Anleger mögen keine Ungewissheit, und derzeit herrscht eine enorme Verunsicherung darüber, wie schwerwiegend und langfristig die Auswirkungen dieser Krise sein könnten, schreibt Robert Sharps in seinem Beitrag auf finews.first.


In dieser Rubrik nehmen Autorinnen und Autoren Stellung zu Wirtschafts- und Finanzthemen.


Ich denke, die Leute beginnen zu verstehen, dass Unternehmer und Manager derzeit viel vorsichtiger agieren. Sie konzentrieren sich auf ihre Notfallplanung und die Geschäftskontinuität – dies im Gegensatz zu Themen wie Neueinstellungen von Personal und Expansion.

Und ich glaube auch, dass viele Mitarbeiter momentan ihrer Pläne neu bewerten und vorsichtiger entscheiden und handeln. Reisen werden abgesagt oder verschoben.

Hinzu kommt, dass Anleger mit einer Erholung der Unternehmensgewinne rechneten. Für diese haben wir aber noch nicht sehr viele Belege gesehen.

«Nun befinden wir uns in einem Prozess, in dem diese Erwartungen neu kalibriert werden»

In Kombination mit anderen Unsicherheiten, die vor allem im Hinblick auf die US-Präsidentschaftswahlen bestehen, ist es meiner Meinung nach ganz normal, dass mit einer gewissen Volatilität zu rechnen ist. Schliesslich durchliefen wir 2019 eine Periode, in der die Renditen in einer Reihe von Bereichen an den Märkten ziemlich robust und die Erwartungen ziemlich hoch waren. Nun befinden wir uns in einem Prozess, in dem diese Erwartungen neu kalibriert werden.

Bis wir wieder etwas mehr Gewissheit darüber haben, wann sich mit dem Coronavirus alles normalisiert und wir wieder etwas mehr «Business-as-usual» erleben, kann man davon ausgehen, dass wir weiterhin ein erhöhtes Mass an Volatilität sehen werden. Was die Frage anbelangt, ob die Volatilität eine Kaufgelegenheit schafft, so hängt dies meiner Meinung nach sehr stark vom jeweiligen Zeithorizont ab.

«Da findet man historisch attraktive Bewertungen»

Es hängt auch davon ab, welche Bereiche des Marktes man betrachtet. Ganz offensichtlich gibt es einige Sektoren, die kurzfristig wirklich von der Verbreitung des Virus betroffen sind wie die Reisebranche, Hotels, Casinos oder Fluggesellschaften; viele dieser Aktien sind um 30, 40 Prozent gefallen. Und bei vielen Industriefirmen, die sich aufgrund des Handelskriegs zwischen den USA und China bereits in einer Rezession befanden, wird sich die erwartete Belebung der Aktivität verzögern. Zudem können sich Lieferschwierigkeiten negativ auswirken.

Schaut man jedoch auf Unternehmen, die aus dieser kurz- oder vielleicht auch mittelfristigen Störung gestärkt hervorgehen, dann findet man dort historisch attraktive Bewertungen.

«Ich denke, es gibt sicherlich ein Szenario, bei dem das Virus im Herbst und Winter wieder auftaucht»
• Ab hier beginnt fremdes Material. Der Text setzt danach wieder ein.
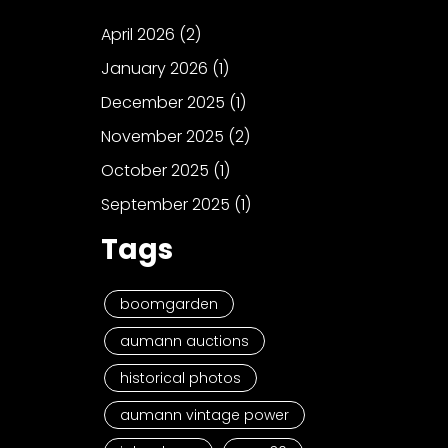
April 2026
(2)
January 2026
(1)
December 2025
(1)
November 2025
(2)
October 2025
(1)
September 2025
(1)
Tags
boomgarden
aumann auctions
historical photos
aumann vintage power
Im Moment sehe ich keine bedeutsamen strukturellen Ungleichgewichte in der Wirtschaft. Ich denke, es gibt sicherlich ein Szenario, bei dem das Virus im Herbst und Winter wieder auftaucht, und wir uns erneut damit auseinandersetzen müssen. Doch wenn wir das erst einmal durchgespielt haben, werden wir mehr wissen. Abgesehen von den Risiken für den Einzelnen, sehe ich auch keine wesentlichen oder langanhaltenden Auswirkungen auf die zugrunde liegende Wirtschaft.

Man muss aber in Unternehmen investieren, die aus der Situation stark oder gestärkt hervorgehen. Auf Sicht von sechs respektive zwölf Monaten sollte sich die fundamentale Investitionsthese vieler oder der meisten Themen nicht ändern.


Robert Sharps ist Chief Investment Officer des amerikanischen Vermögensverwalters T. Rowe Price.